Dr. Yeu: I am all about patient care—we all are. However, we also need to think about how to mitigate the risks. Research is expensive and a major commitment, but it is pretty much a zero-sum game. How do you decide to make that investment?
Dr. Goldberg: I think it just comes down to pursuing what interests you. Do what you love. Surround yourself with people who share similar goals. Build your network of peers and develop your relationships with industry.
Dr. Yeu: George, how do you justify risk and taking a leap?
Dr. Waring: Risk is a part of life. If there’s no risk, there’s no reward. If you look back and think about anything you’ve done in your life that was rewarding, it likely also carried some level of risk. That’s the way life is. You might get thrown a couple curveballs along the way, but you will get there if you stay focused on the bigger vision. I once heard Steven Dell, MD, say, “Eventually, you’re going to outgrow yourself.” You only have so much energy and time, so figure out how to be efficient, and remember what is important to you. Family always should be number one.
Dr. Yeu: Will, twice you found yourself in a position that wasn’t your ideal situation. What went through your head when you realized you needed to make a change?

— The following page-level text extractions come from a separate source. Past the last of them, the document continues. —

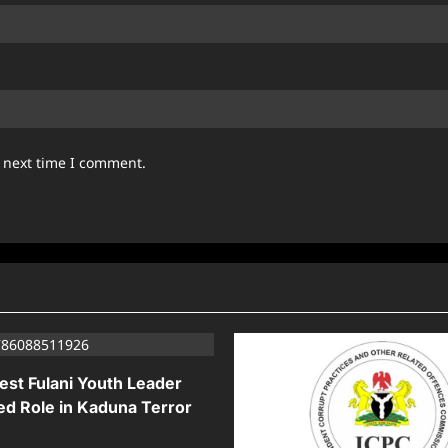
e next time I comment.
est Fulani Youth Leader
ed Role in Kaduna Terror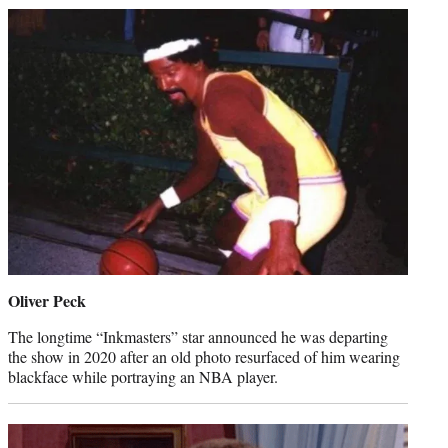
Oliver Peck
The longtime “Inkmasters” star announced he was departing
the show in 2020 after an old photo resurfaced of him wearing
blackface while portraying an NBA player.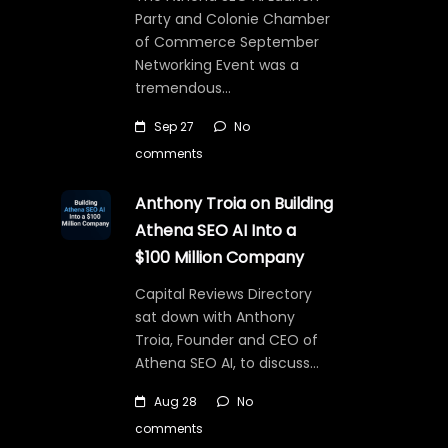
Party and Colonie Chamber
of Commerce September
Networking Event was a
tremendous…
Sep 27
No
comments
Anthony Troia on Building
Athena SEO AI Into a
$100 Million Company
Capital Reviews Directory
sat down with Anthony
Troia, Founder and CEO of
Athena SEO AI, to discuss…
Aug 28
No
comments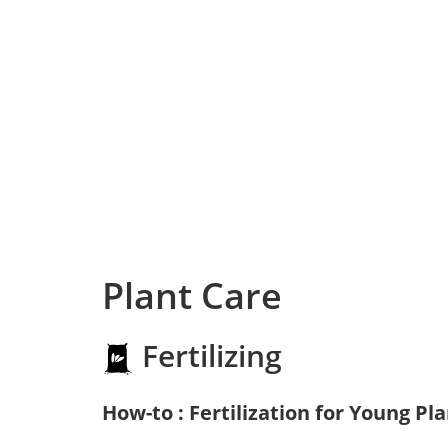
Plant Care
Fertilizing
How-to : Fertilization for Young Pl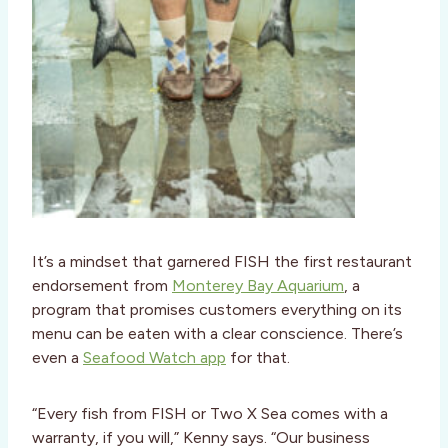
It’s a mindset that garnered FISH the first restaurant
endorsement from
Monterey Bay Aquarium
, a
program that promises customers everything on its
menu can be eaten with a clear conscience. There’s
even a
Seafood Watch app
for that.
“Every fish from FISH or Two X Sea comes with a
warranty, if you will,” Kenny says. “Our business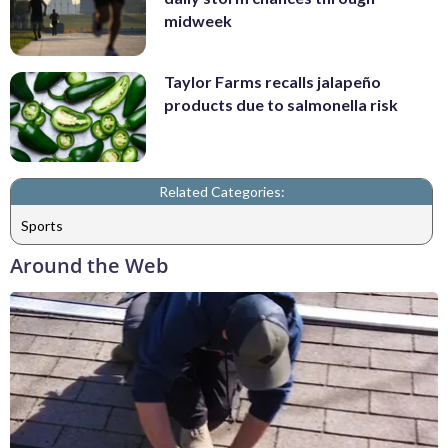
midweek
Taylor Farms recalls jalapeño
products due to salmonella risk
Related Categories:
Sports
Around the Web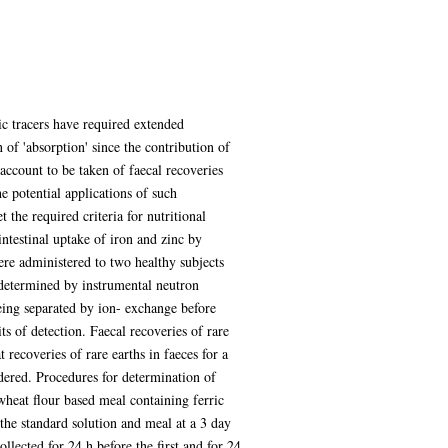
ic tracers have required extended
 of 'absorption' since the contribution of
 account to be taken of faecal recoveries
e potential applications of such
 the required criteria for nutritional
intestinal uptake of iron and zinc by
ere administered to two healthy subjects
e determined by instrumental neutron
being separated by ion- exchange before
s of detection. Faecal recoveries of rare
 recoveries of rare earths in faeces for a
idered. Procedures for determination of
wheat flour based meal containing ferric
he standard solution and meal at a 3 day
llected for 24 h before the first and for 24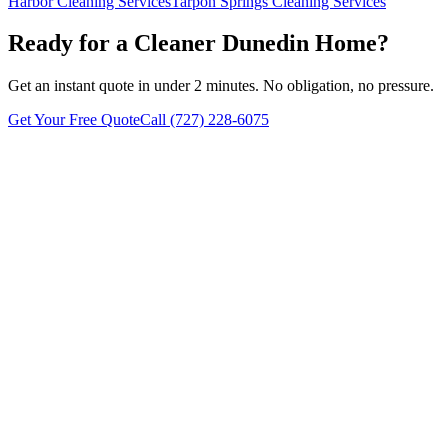
Harbor
Cleaning Services
Tarpon Springs
Cleaning Services
Ready for a Cleaner
Dunedin
Home?
Get an instant quote in under 2 minutes. No obligation, no pressure.
Get Your Free Quote
Call
(727) 228-6075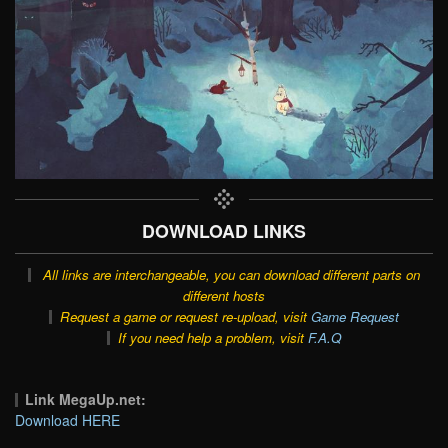
DOWNLOAD LINKS
All links are interchangeable, you can download different parts on
different hosts
Request a game or request re-upload, visit
Game Request
If you need help a problem, visit
F.A.Q
Link MegaUp.net:
Download HERE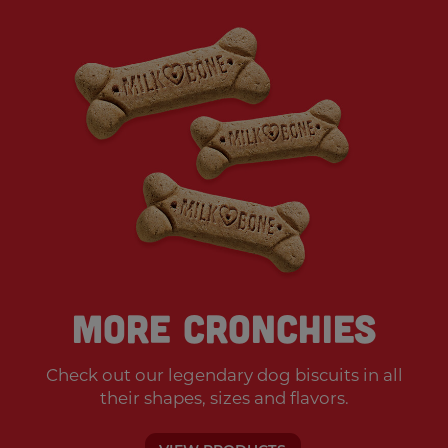
More Cronchies
Check out our legendary dog biscuits
in all
their shapes, sizes and flavors.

Dr. Christian: I think it goes back to George’s point: Without risk, there is no reward. When I wanted to leave Scottsdale, people thought I was crazy to walk away from that job—the opportunities, the security, and so on. It was a tough choice, but I have never been comfortable with settling for mediocrity.
I pulled the rip cord, going from a situation where I had no financial concerns whatsoever to starting from scratch in Los Angeles (with two kids, nonetheless). Although I knew I was taking a risk, I had the confidence in myself to know that, in the end, it would work out. I saw an opportunity with a little window of time, and I jumped, quickly. I took over a retiring physician’s practice, and I didn’t have time to do it the way you’re “supposed” to do it. I got a loan, bought the practice, and had no salary. I wasn’t on Medicare or on any private insurance plan. But, in that first year, I ended up tripling my salary from the prior year, when I was an associate of a private practice. It works out, you just need to have confidence in yourself.
At ME Live last year, Steven Dell passed along some great advice that he once received and that really resonated well with me. He said, “No matter how much you love ophthalmology, ophthalmology will never love you back.” We need to pursue our passion and our drive to do well in this field, but we must also understand that it is a balance, and definitively, family must always come first.
Dr. Yeu: Essentially, confidence is equity that we build in ourselves. We need to put in some sweat to mitigate the risk and make it happen. That equity is completely immeasurable; it is working through your lunch break and staying up until 1:00 am. Then, in the relationships we build, we need to treat everyone as we do our closest friends and colleagues. Be accountable, and be present. If you commit, you need to follow through in a timely fashion. If we can be all those things to our loved ones and to our patients, I would like to believe that we can make the right choices when we encounter those challenges and crossroads.